Foreign-owned timber plantations bad idea

Foreign-owned timber plantations bad idea

Yet another project has been shelved by the government of Prime Minister Prayut Chan-o-cha, but this time it is the right decision. It would be even better if the project – foreign owned timber plantations – was scrapped, period.

Deputy Prime Minister Pridiyathorn Devakula, head of a sub-committee reviewing the proposal, said it was feared the project would have an extensive impact on Thai society, and no one wanted this type of investment here.

But he quickly added that the idea could not be scrapped either, because it was an Asean project dating back to 1999. Every government since then, including the Yingluck administration, has been reluctant to implement it, apparently because of the expected undesirable fallout.

The project requires a huge area land, or several very large blocks of land, to be economically feasible. And this land is available only in degraded forest reserves, many of which are already inhabited, albeit by encroachers.

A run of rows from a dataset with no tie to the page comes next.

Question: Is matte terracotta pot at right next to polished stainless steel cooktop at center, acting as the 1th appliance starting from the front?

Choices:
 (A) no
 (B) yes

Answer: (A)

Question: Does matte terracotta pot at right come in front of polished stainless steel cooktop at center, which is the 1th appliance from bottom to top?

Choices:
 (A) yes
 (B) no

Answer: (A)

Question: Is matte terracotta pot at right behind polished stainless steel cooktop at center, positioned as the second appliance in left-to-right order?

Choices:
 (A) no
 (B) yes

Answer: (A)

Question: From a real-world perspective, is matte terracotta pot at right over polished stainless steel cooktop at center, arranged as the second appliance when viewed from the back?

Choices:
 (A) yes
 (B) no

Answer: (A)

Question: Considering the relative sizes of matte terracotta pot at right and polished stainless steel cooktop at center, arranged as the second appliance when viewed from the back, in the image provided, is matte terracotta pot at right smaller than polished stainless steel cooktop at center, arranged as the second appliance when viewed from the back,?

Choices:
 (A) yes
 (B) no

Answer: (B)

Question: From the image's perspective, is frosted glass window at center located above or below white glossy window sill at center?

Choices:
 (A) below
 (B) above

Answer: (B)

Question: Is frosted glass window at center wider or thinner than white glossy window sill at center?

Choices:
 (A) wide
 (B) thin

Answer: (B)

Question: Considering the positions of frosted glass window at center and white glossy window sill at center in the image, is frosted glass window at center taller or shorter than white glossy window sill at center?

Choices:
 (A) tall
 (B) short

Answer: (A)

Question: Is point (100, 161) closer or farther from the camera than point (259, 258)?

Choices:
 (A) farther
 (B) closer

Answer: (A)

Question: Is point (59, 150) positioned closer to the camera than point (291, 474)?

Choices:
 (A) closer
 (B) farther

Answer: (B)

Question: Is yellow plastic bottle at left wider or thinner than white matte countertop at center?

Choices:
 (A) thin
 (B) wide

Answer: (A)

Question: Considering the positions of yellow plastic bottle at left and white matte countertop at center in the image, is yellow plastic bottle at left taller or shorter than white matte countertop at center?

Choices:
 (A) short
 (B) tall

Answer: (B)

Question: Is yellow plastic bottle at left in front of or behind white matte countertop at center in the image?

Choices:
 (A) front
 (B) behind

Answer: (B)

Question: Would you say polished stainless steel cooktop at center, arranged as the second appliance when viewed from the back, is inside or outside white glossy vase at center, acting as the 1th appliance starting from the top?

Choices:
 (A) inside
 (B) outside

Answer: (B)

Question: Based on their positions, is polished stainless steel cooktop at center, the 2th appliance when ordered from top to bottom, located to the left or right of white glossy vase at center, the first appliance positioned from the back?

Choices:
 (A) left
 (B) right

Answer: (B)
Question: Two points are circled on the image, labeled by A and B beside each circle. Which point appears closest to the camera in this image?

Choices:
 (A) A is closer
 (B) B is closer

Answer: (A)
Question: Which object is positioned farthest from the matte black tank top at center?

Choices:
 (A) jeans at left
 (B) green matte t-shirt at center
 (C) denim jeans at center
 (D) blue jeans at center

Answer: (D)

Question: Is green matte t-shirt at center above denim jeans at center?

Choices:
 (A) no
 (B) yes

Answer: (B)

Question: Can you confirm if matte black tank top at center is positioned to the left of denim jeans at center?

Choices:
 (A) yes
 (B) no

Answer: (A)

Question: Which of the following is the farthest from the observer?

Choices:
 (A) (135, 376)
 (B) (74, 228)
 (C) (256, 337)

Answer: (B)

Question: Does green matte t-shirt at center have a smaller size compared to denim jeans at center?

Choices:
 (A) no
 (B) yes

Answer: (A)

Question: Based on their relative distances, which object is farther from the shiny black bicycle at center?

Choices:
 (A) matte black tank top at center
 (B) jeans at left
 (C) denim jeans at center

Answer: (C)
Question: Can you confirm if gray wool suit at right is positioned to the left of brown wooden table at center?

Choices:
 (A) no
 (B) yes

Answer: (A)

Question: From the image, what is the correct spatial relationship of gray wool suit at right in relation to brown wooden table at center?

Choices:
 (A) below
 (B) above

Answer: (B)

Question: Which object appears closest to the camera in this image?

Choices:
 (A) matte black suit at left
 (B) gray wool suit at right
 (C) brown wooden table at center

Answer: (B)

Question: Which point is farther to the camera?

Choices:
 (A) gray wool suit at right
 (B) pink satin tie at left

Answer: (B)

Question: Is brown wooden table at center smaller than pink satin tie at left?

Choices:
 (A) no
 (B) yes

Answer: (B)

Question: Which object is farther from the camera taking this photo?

If the government really wants to go ahead with the project, the first thing it has to do is to evict the encroachers, many of whom have been settled on the land for decades. This would bring the government into direct confrontation with the people, which is self-defeating in itself, especially if the land wrestled back from the current inhabitants is then handed over to a handful of foreign investors for use as a commercial timber plantation.

How can the government explain the rightfulness of this, given that millions of poor people and landless farmers in this country have no place of their own to live on or make a living?

Another question is, what benefit would the country or the people gain from leasing out huge areas of land for, say, 50 years, to investors, both foreign and Thai, for timber plantations. State revenue? Technology transfer? Employment opportunities for Thais?

I don’t think any of the potential gains from this type of investment would be significant enough to justify its implementation when compared to allocating the vacant land to the truly needy so they can make a living.

It is indeed welcome news that the government has started issuing land use rights in forest reserves in Chiang Mai, Mukdahan, Nakhon Phanom and Chumphon to landless farmers. The land allocated cannot be sold or leased out to the other people. This serves as a commitment by the farmers that they will make good use of the land.

Allocating land to the landless is just half of the job; the other half is to help them to stand on their own feet. This means other forms of assistance such as cheap funding, technical help and marketing advice should also be given.

What exactly is a commercial timber plantation as envisioned by Asean? I presume it is a plantation of fast-growing trees, which is likely to be eucalyptus.

I have wandered through one of these plantations before. To me it felt eerily lifeless, with neither sign nor sound of birds or other wild animals, even though it looked green and fertile from a distance, like a mirage in the desert.

Veera Prateepchaikul

Former Editor

Former Bangkok Post Editor, political commentator and a regular columnist at Post Publishing.